Write out each line below precisely, passing over the pictures.

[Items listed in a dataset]
Start of Block
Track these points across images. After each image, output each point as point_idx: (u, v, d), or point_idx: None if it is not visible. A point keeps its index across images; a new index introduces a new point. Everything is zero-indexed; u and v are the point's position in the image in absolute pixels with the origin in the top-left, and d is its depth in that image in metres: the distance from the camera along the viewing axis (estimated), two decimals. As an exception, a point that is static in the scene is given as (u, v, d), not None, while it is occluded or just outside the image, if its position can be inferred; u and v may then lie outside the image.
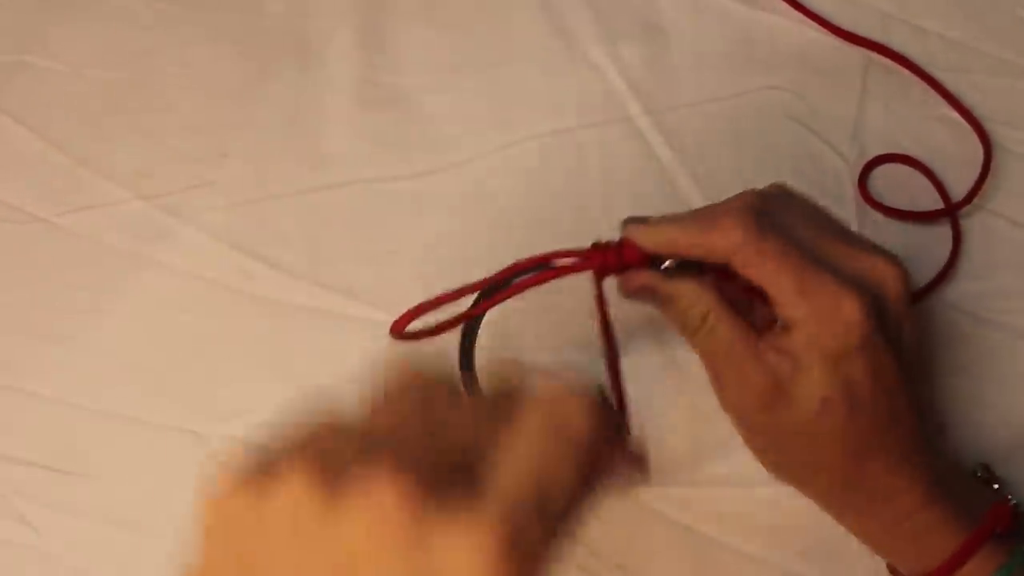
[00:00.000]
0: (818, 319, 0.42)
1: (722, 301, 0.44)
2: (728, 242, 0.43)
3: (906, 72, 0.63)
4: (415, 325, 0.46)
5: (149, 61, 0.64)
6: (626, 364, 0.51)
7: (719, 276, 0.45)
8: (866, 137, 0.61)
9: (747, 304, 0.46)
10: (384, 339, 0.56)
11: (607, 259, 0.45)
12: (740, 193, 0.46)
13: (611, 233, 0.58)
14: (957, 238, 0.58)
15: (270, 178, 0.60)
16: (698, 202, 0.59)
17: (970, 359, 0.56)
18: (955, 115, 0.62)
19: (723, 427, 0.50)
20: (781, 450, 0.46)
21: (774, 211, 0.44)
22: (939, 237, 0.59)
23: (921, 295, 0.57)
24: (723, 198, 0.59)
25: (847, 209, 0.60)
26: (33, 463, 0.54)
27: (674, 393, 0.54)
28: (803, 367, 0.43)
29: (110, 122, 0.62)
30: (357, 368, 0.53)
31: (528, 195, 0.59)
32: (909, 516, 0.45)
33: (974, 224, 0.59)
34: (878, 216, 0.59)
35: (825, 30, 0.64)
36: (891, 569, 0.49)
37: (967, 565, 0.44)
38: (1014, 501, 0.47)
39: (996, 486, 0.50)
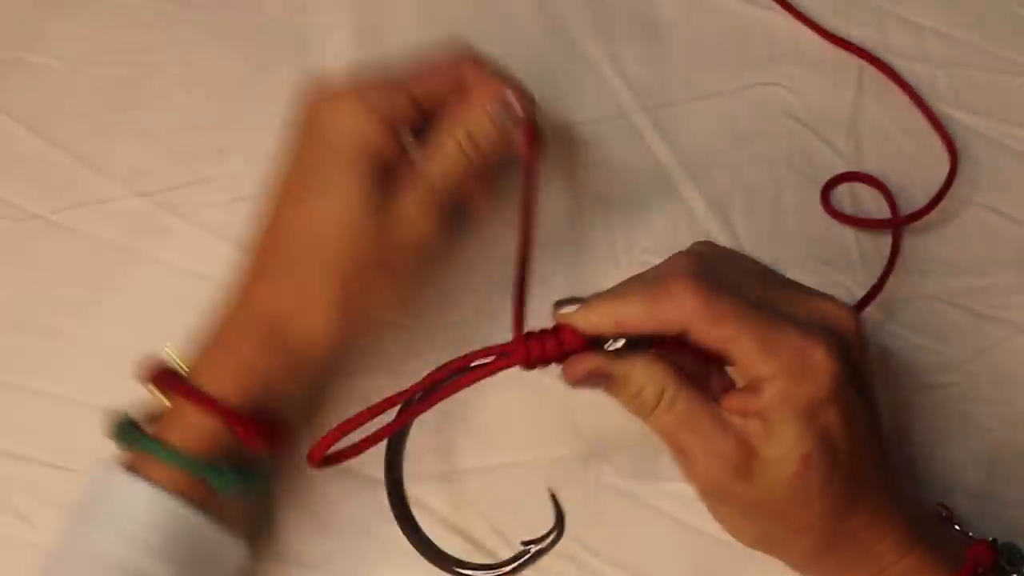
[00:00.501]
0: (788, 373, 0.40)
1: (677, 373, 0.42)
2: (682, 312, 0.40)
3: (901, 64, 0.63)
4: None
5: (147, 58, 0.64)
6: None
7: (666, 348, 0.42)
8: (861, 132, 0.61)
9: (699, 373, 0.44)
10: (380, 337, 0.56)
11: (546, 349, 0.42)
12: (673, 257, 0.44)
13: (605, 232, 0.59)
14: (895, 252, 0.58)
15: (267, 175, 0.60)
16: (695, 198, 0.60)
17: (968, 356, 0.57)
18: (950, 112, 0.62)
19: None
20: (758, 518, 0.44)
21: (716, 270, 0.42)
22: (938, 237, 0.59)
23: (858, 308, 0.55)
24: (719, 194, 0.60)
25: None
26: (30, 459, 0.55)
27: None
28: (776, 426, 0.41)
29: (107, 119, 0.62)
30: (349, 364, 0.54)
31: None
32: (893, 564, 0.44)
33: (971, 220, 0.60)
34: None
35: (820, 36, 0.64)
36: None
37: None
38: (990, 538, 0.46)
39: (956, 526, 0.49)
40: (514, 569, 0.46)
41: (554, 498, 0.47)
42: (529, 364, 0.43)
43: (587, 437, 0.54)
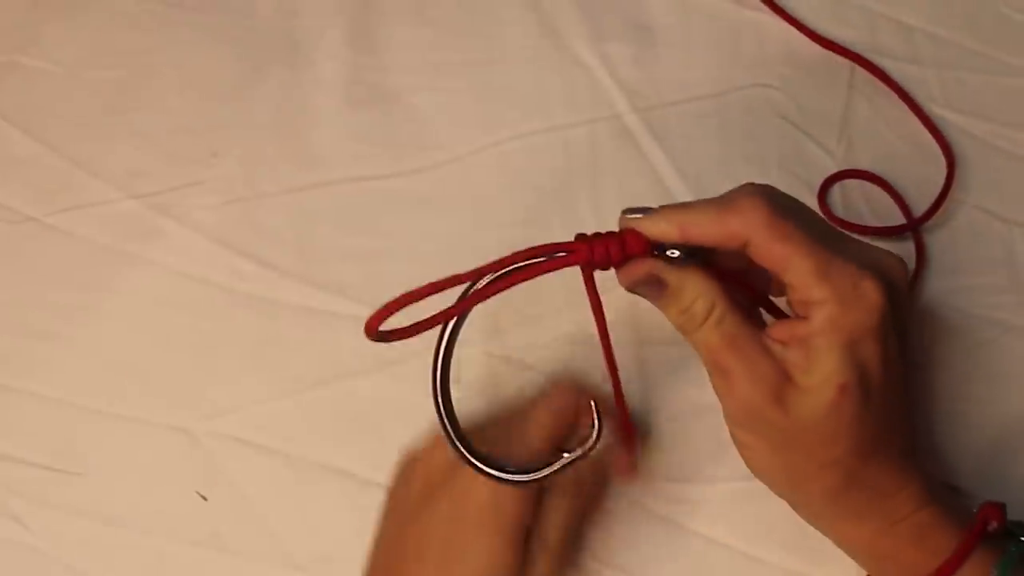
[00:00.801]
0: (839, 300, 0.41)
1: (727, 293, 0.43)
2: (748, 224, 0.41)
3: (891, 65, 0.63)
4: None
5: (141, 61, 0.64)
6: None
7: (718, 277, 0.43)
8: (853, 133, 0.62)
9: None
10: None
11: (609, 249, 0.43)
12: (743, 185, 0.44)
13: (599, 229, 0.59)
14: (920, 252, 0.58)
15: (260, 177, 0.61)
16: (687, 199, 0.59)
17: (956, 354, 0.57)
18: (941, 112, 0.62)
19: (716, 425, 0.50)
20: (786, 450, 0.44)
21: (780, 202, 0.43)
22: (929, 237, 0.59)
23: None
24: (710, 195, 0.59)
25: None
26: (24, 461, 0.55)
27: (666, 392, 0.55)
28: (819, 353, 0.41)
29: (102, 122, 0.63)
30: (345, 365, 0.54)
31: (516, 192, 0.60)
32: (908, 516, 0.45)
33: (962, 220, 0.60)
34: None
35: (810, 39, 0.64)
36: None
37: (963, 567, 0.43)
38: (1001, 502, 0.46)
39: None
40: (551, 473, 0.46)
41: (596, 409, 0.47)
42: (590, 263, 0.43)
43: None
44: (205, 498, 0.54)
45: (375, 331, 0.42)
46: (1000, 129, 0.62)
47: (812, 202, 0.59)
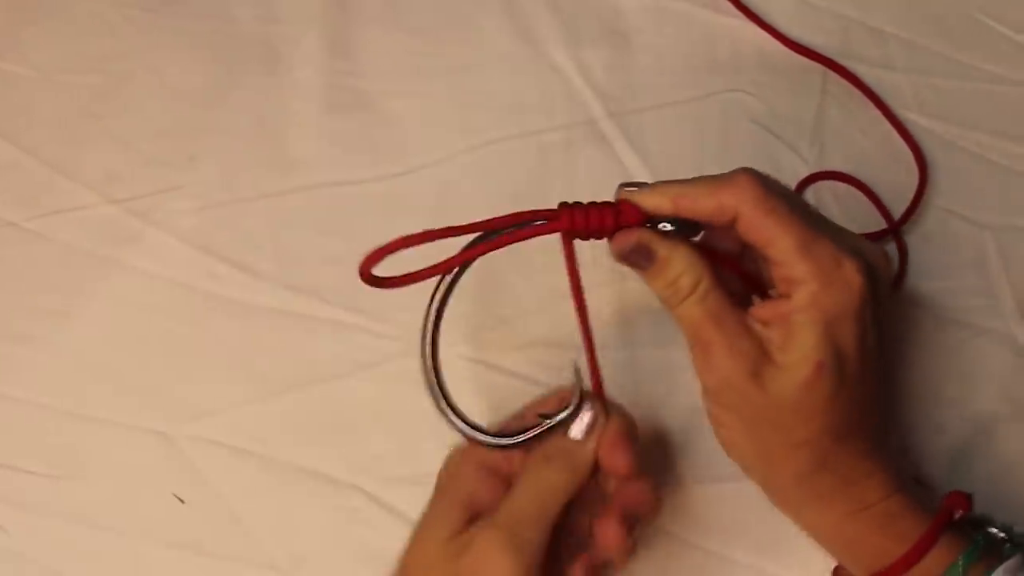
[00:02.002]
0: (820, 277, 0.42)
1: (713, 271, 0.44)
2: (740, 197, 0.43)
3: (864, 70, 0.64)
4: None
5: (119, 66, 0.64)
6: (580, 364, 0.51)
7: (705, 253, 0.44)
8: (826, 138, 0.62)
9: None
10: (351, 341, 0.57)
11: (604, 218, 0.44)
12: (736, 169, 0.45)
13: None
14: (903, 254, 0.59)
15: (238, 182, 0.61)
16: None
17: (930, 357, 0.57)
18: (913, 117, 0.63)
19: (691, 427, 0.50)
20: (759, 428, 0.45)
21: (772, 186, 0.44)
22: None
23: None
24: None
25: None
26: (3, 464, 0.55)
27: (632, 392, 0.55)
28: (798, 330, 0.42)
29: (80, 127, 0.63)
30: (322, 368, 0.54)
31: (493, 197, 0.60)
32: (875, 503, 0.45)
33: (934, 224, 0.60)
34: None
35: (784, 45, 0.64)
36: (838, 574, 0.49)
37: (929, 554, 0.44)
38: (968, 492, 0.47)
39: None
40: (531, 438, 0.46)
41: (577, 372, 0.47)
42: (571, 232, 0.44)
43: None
End of Block
_Exercise output_
Track these points across images. After each image, output each point as point_idx: (u, v, d), or point_idx: None if it is not visible. A point keeps its index across images; a new index introduces a new point. Everything is zero-indexed; u and v are the point's position in the image in absolute pixels with the origin in the top-left, and d is its depth in that image in metres: the distance from the camera along the viewing axis (estimated), two decimals. As an exception, a point that is static in the scene is given as (u, v, d), not None, while it is occluded or just outside the image, if its position can be inferred; u and v may then lie outside the image.
[00:00.000]
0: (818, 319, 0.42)
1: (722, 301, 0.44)
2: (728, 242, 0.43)
3: (906, 72, 0.63)
4: (415, 325, 0.46)
5: (149, 61, 0.64)
6: (626, 364, 0.51)
7: (719, 276, 0.45)
8: (866, 137, 0.61)
9: (747, 304, 0.46)
10: (384, 339, 0.56)
11: (607, 259, 0.45)
12: (740, 193, 0.46)
13: (611, 233, 0.58)
14: (957, 238, 0.58)
15: (270, 178, 0.60)
16: (698, 202, 0.59)
17: (970, 359, 0.56)
18: (955, 115, 0.62)
19: (723, 427, 0.50)
20: (781, 450, 0.46)
21: (774, 211, 0.44)
22: (939, 237, 0.59)
23: (921, 295, 0.57)
24: (723, 198, 0.59)
25: (847, 209, 0.60)
26: (33, 463, 0.54)
27: (674, 393, 0.54)
28: (803, 367, 0.43)
29: (110, 122, 0.62)
30: (357, 368, 0.53)
31: (528, 195, 0.59)
32: (909, 516, 0.45)
33: (974, 224, 0.59)
34: (878, 216, 0.59)
35: (825, 30, 0.64)
36: (891, 569, 0.49)
37: (967, 565, 0.44)
38: (1014, 501, 0.47)
39: (996, 486, 0.50)
[00:00.501]
0: (788, 373, 0.40)
1: (677, 373, 0.42)
2: (682, 312, 0.40)
3: (901, 64, 0.63)
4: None
5: (147, 58, 0.64)
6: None
7: (666, 348, 0.42)
8: (861, 132, 0.61)
9: (699, 373, 0.44)
10: (380, 337, 0.56)
11: (546, 349, 0.42)
12: (673, 257, 0.44)
13: (605, 232, 0.59)
14: (895, 252, 0.58)
15: (267, 175, 0.60)
16: (695, 198, 0.60)
17: (968, 356, 0.57)
18: (950, 112, 0.62)
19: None
20: (758, 518, 0.44)
21: (716, 270, 0.42)
22: (938, 237, 0.59)
23: (858, 308, 0.55)
24: (719, 194, 0.60)
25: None
26: (30, 459, 0.55)
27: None
28: (776, 426, 0.41)
29: (107, 119, 0.62)
30: (349, 364, 0.54)
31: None
32: (893, 564, 0.44)
33: (971, 220, 0.60)
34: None
35: (820, 36, 0.64)
36: None
37: None
38: (990, 538, 0.46)
39: (956, 526, 0.49)
40: (514, 569, 0.46)
41: (554, 498, 0.47)
42: (529, 364, 0.43)
43: (587, 437, 0.54)
[00:00.801]
0: (839, 300, 0.41)
1: (727, 293, 0.43)
2: (748, 224, 0.41)
3: (891, 65, 0.63)
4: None
5: (141, 61, 0.64)
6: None
7: (718, 277, 0.43)
8: (853, 133, 0.62)
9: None
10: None
11: (609, 249, 0.43)
12: (743, 185, 0.44)
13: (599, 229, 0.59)
14: (920, 252, 0.58)
15: (260, 177, 0.61)
16: (687, 199, 0.59)
17: (956, 354, 0.57)
18: (941, 112, 0.62)
19: (716, 425, 0.50)
20: (786, 450, 0.44)
21: (780, 202, 0.43)
22: (929, 237, 0.59)
23: None
24: (710, 195, 0.59)
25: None
26: (24, 461, 0.55)
27: (666, 392, 0.55)
28: (819, 353, 0.41)
29: (102, 122, 0.63)
30: (345, 365, 0.54)
31: (516, 192, 0.60)
32: (908, 516, 0.45)
33: (962, 220, 0.60)
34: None
35: (810, 39, 0.64)
36: None
37: (963, 567, 0.43)
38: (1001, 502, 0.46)
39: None
40: (551, 473, 0.46)
41: (596, 409, 0.47)
42: (590, 263, 0.43)
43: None
44: (205, 498, 0.54)
45: (375, 331, 0.42)
46: (1000, 129, 0.62)
47: (812, 202, 0.59)
[00:02.002]
0: (820, 277, 0.42)
1: (713, 271, 0.44)
2: (740, 197, 0.43)
3: (864, 70, 0.64)
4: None
5: (119, 66, 0.64)
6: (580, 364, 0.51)
7: (705, 253, 0.44)
8: (826, 138, 0.62)
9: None
10: (351, 341, 0.57)
11: (604, 218, 0.44)
12: (736, 169, 0.45)
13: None
14: (903, 254, 0.59)
15: (238, 182, 0.61)
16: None
17: (930, 357, 0.57)
18: (913, 117, 0.63)
19: (691, 427, 0.50)
20: (759, 428, 0.45)
21: (772, 186, 0.44)
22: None
23: None
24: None
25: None
26: (3, 464, 0.55)
27: (632, 392, 0.55)
28: (798, 330, 0.42)
29: (80, 127, 0.63)
30: (322, 368, 0.54)
31: (493, 197, 0.60)
32: (875, 503, 0.45)
33: (934, 224, 0.60)
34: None
35: (784, 45, 0.64)
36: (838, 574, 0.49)
37: (929, 554, 0.44)
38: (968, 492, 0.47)
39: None
40: (531, 438, 0.46)
41: (577, 372, 0.47)
42: (571, 232, 0.44)
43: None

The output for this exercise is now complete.